His acting career already spans three decades and includes a long list of popular and acclaimed TV shows and movies: 3rd Rock from the Sun, The Dark Knight Rises, Lincoln, Looper, Inception, Snowden, 500 Days of Summer …
Having graduated from child actor to blockbuster star, it’s hard to imagine that Gordon-Levitt ever struggled to find work. Yet an actor’s life is never certain, and dry spells are not uncommon.
At Content Marketing World 2017, Gordon-Levitt talked about how just such a career dry spell led him to seize control of his creative destiny and to build something few startups and brands ever achieve: a thriving online community that not only pays for itself but also shares the wealth with its contributors.
CCO: How did the idea for HITRECORD come about? Were there moments in your life that formed the seeds for this project?
Gordon-Levitt: I’ve been an actor since I was 6 years old. At 19, I quit to go to college. When I wanted back in, I couldn’t get any acting roles. That was painful.
When you’re an actor, you depend on someone else to give you a role. That couldn’t be how it went in my life. I had to be creative and express myself on my own terms. HITRECORD became a symbol for me taking responsibility for my own creative outlet – for being the one to push that record button on the video camera. It’s also a pun. In the past, media was an object you would consume, like a hit record. Now media is more and more something you do, an action you take, something that you’re a part of.
.@hitRECord became a symbol for me taking responsibility for my own creative outlet, says @hitRECordJoe.

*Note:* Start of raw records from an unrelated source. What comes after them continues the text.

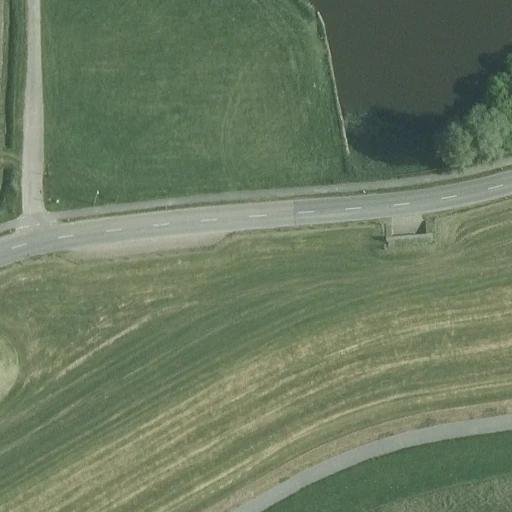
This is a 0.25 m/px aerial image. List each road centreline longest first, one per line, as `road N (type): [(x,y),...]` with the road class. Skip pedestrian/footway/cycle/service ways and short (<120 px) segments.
road 1 (residential): [(0,255),(32,240),(426,203),(511,183)]
road 2 (track): [(511,423),(370,451),(245,511)]
road 3 (track): [(32,240),(30,0)]
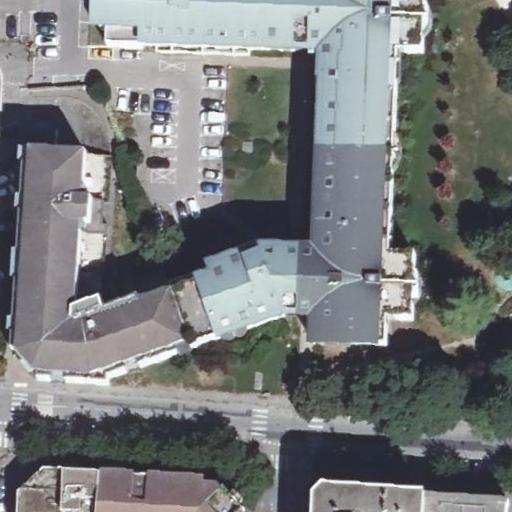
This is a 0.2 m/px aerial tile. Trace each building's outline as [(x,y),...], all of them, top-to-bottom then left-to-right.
[(137,48),(139,46),(297,50),(323,51),(315,249),(293,249),(258,248),(213,265),(216,275),(173,292),(192,349),(286,316),(293,316),(413,320),(416,256),(395,255),(396,224),(393,224),(396,172),(402,161),(403,153),(402,146),(400,140),(397,135),(397,118),(399,83),(401,83),(403,53),(425,54),(426,39),(430,35),(432,29),(433,21),(433,15),(431,9),(427,3),(427,0),(93,0),(93,8),(93,17),(100,30),(107,30),(106,46),(137,48)] [(192,349),(173,292),(143,304),(141,299),(106,312),(103,302),(76,311),(81,235),(108,236),(108,226),(103,226),(104,201),(84,200),(86,151),(55,148),(56,130),(29,129),(23,209),(14,348),(40,349),(39,379),(109,384),(109,377),(192,349)] [(242,151),(252,152),(252,140),(242,139),(242,151)] [(97,511),(101,474),(46,469),(20,493),(19,511),(97,511)] [(244,511),(215,481),(101,474),(97,511),(244,511)] [(426,511),(427,498),(427,496),(327,489),(317,497),(317,506),(308,506),(308,511),(426,511)] [(506,511),(507,507),(502,507),(502,503),(427,498),(426,511),(506,511)]
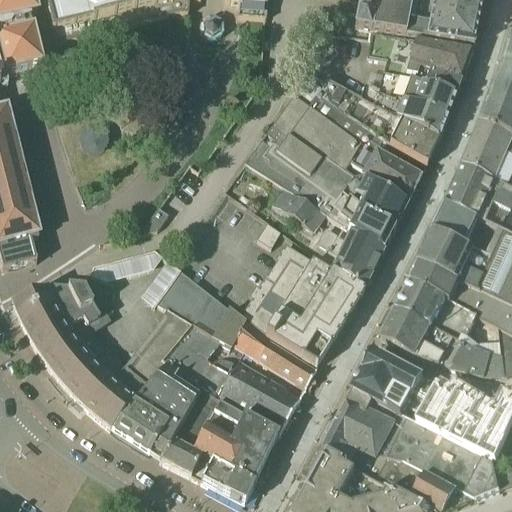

Click To Tweet
HITRECORD evolved organically as the (online) community grew over the last 10 years. I think that’s a huge strength. You can feel the homegrown origins in the nature of HITRECORD when you go there. It’s not just a startup that was conceived as a business model. I think people feel that. It’s a big part of why creative people – who are notoriously difficult – really do trust HITRECORD. They come. They contribute. They participate. It’s not just a scheme to make money or to collect your data.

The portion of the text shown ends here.